Aiva Studio
Privacy Policy
Last updated: May 19, 2026
This Privacy Policy describes how Aiva Studio (“we”, “us”) handles personal information when you visit our website or use our services. We serve users globally and describe practices in a way that works across regions. Where national law adds requirements beyond this Policy, those laws may also apply to you.
Primary legal framework. Unless otherwise required by mandatory local law, disputes arising from this Policy are addressed under the laws of India, without prejudice to rights you may have in your own country.
Who we are
Aiva Studio is operated as an online service for AI-assisted creative workflows. Contact for privacy inquiries should be sent using the details published on this site when available, or through your account channels once provided.
Information we collect
- Account & authentication. Email address, display identifiers, and authentication provider metadata when you sign in with Google or email credentials managed through Firebase Authentication (Google).
- Usage & diagnostics. Device/browser type, approximate region from IP (via analytics), pages viewed, and interaction events when you use the site. We use Firebase Analytics / Google Analytics–compatible measurement tied to your Firebase project configuration.
- Content you submit. Prompts, reference uploads, and generated images you create through Generate, Character Swap, and related features. We store image files in object storage (Railway S3-compatible buckets) and metadata in Neon Postgres. Inference is processed via fal.ai as a subprocessor.
- Credits & billing. Credit balance and ledger entries associated with your account when you use paid features.
How we use information
- To provide, secure, and improve Aiva Studio.
- To authenticate you and prevent abuse.
- To measure product usage and reliability.
- To communicate service-related notices where permitted.
- To comply with law or enforce our Terms.
Legal bases (where GDPR-style laws apply)

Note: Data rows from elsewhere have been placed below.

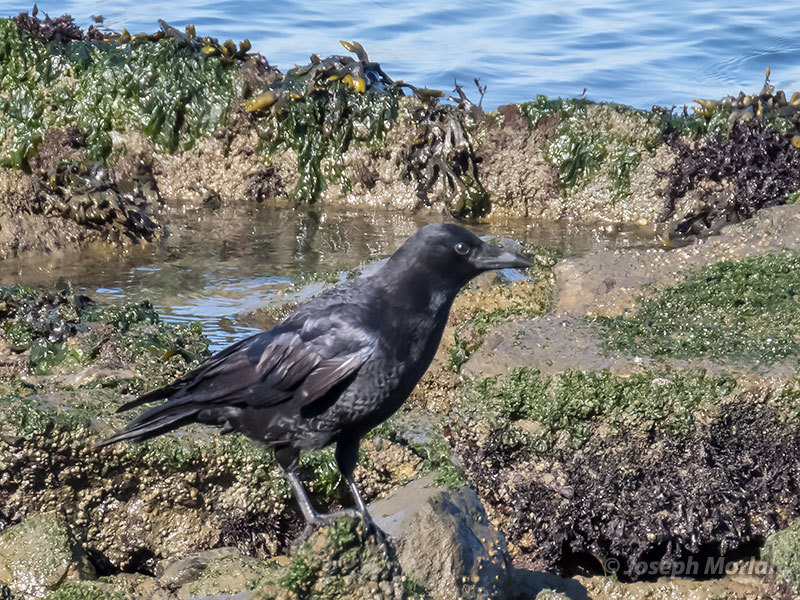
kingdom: Animalia
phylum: Chordata
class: Aves
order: Passeriformes
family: Corvidae
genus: Corvus
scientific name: Corvus brachyrhynchos
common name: American crow
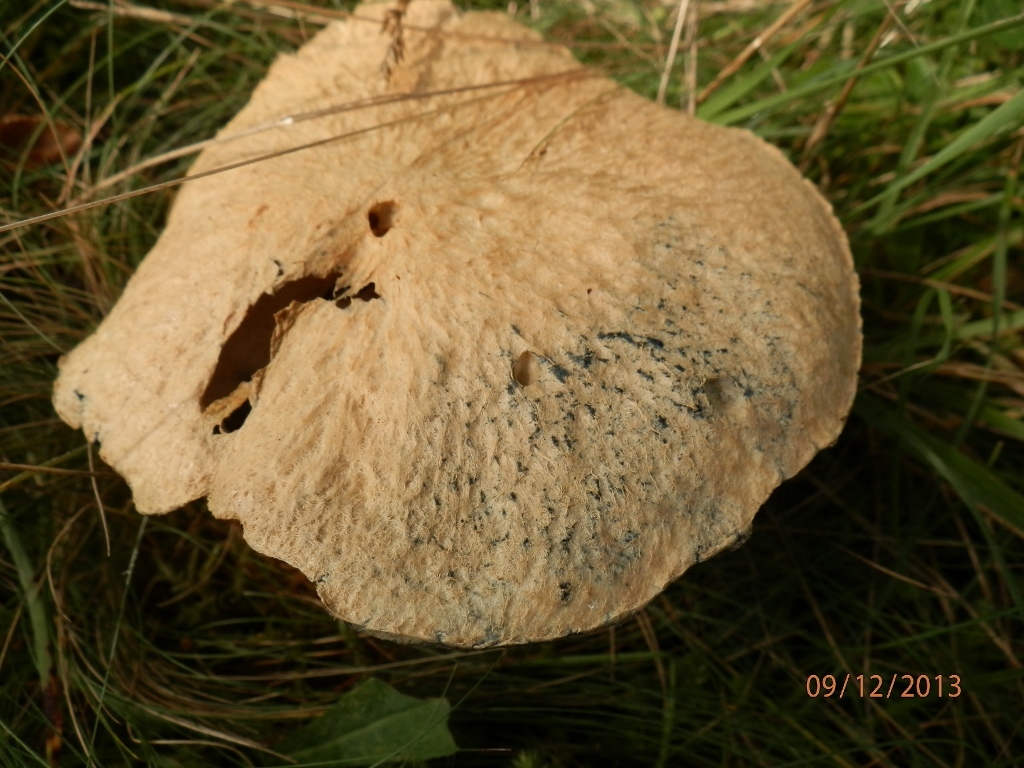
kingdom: Fungi
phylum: Basidiomycota
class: Agaricomycetes
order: Boletales
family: Gyroporaceae
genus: Gyroporus
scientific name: Gyroporus cyanescens
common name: Cornflower bolete
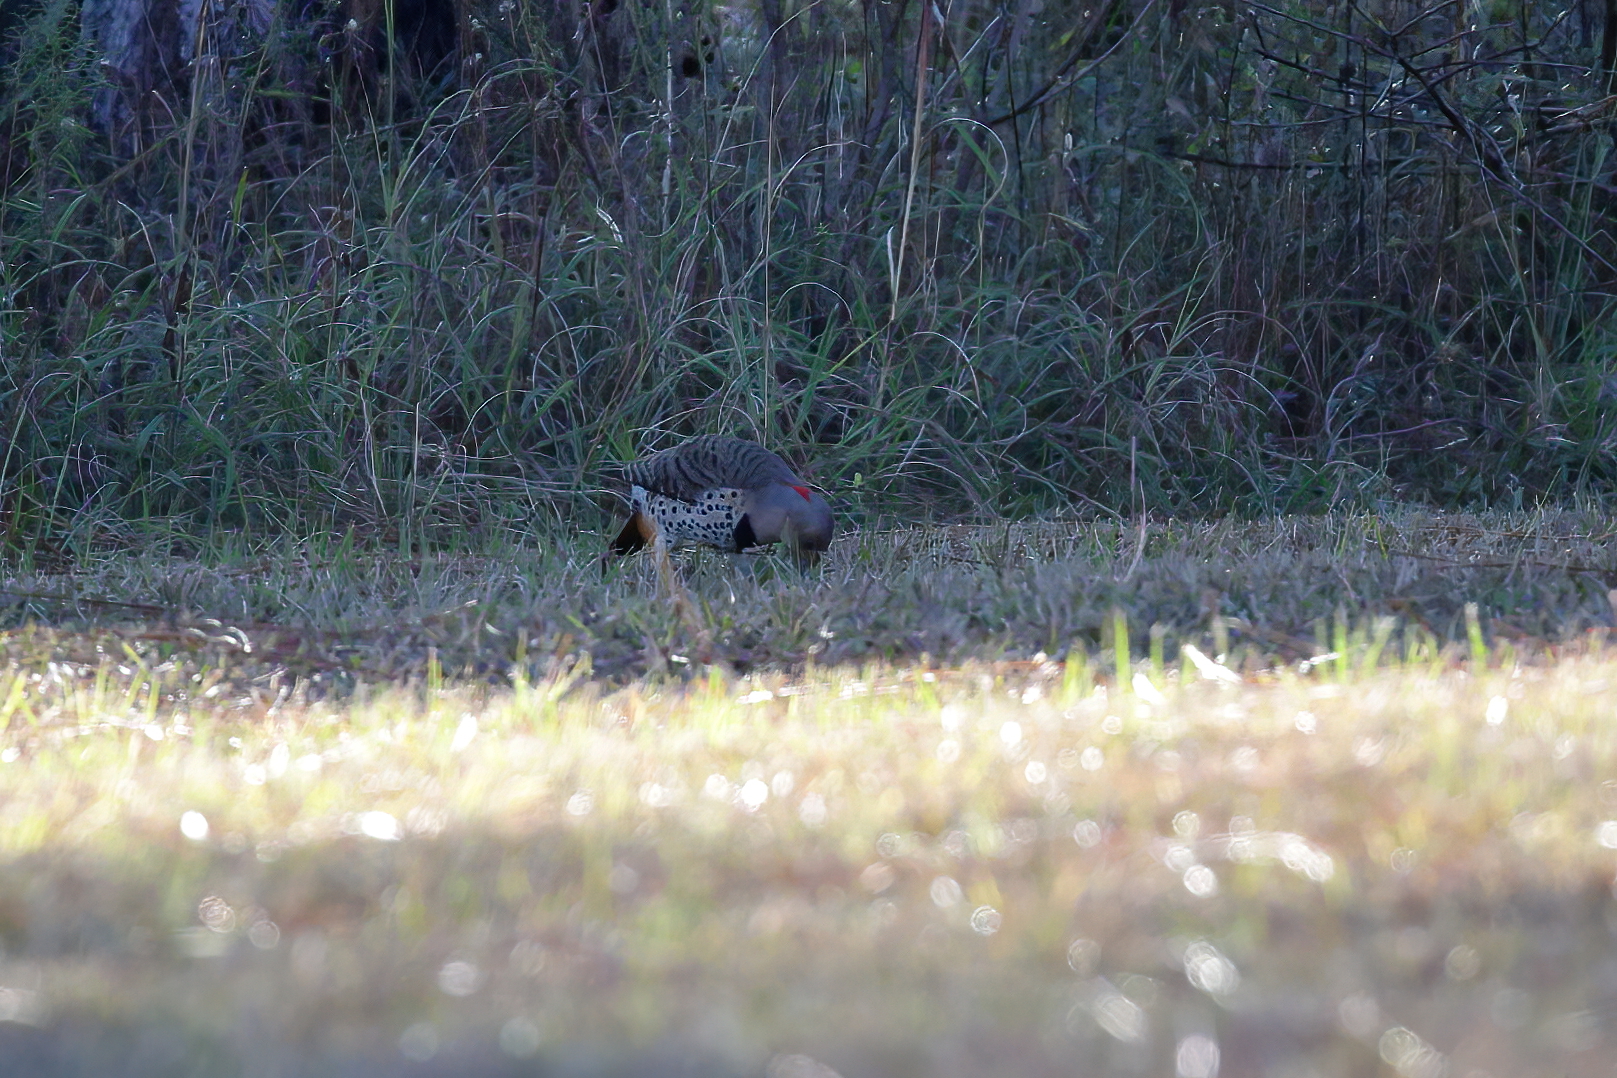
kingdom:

Depending on your region, we rely on performance of a contract (providing the service), legitimate interests (security, analytics, product improvement), and consent where required—particularly for non-essential cookies or marketing communications when introduced.
Sharing & subprocessors
We use reputable infrastructure providers. Today this includes Firebase / Google for authentication and analytics; Vercel for application hosting; Neon for Postgres; Railway for S3-compatible object storage of uploads and generations; and fal.ai for AI image inference. Subprocessors may change; material updates will be reflected here or via notice where required.
International transfers
Your information may be processed in countries other than where you live, including the United States or regions where our vendors operate. Where required, we use safeguards such as standard contractual clauses or vendor certifications.
Retention
We retain information only as long as needed for the purposes above, including legal, accounting, or security requirements. Analytics identifiers may be retained in aggregated or pseudonymous form.
Your choices & rights
Depending on jurisdiction, you may have rights to access, correct, delete, export, or restrict processing of your personal data, and to object to certain processing. Email-based requests will be honored subject to verification and exceptions permitted by law.
Children
Aiva Studio is not directed at children under 16 (or the minimum age in your jurisdiction). We do not knowingly collect personal information from children.
Changes
We may update this Policy as our service evolves. The “Last updated” date above reflects the latest revision; continued use after changes constitutes acceptance where permitted by law.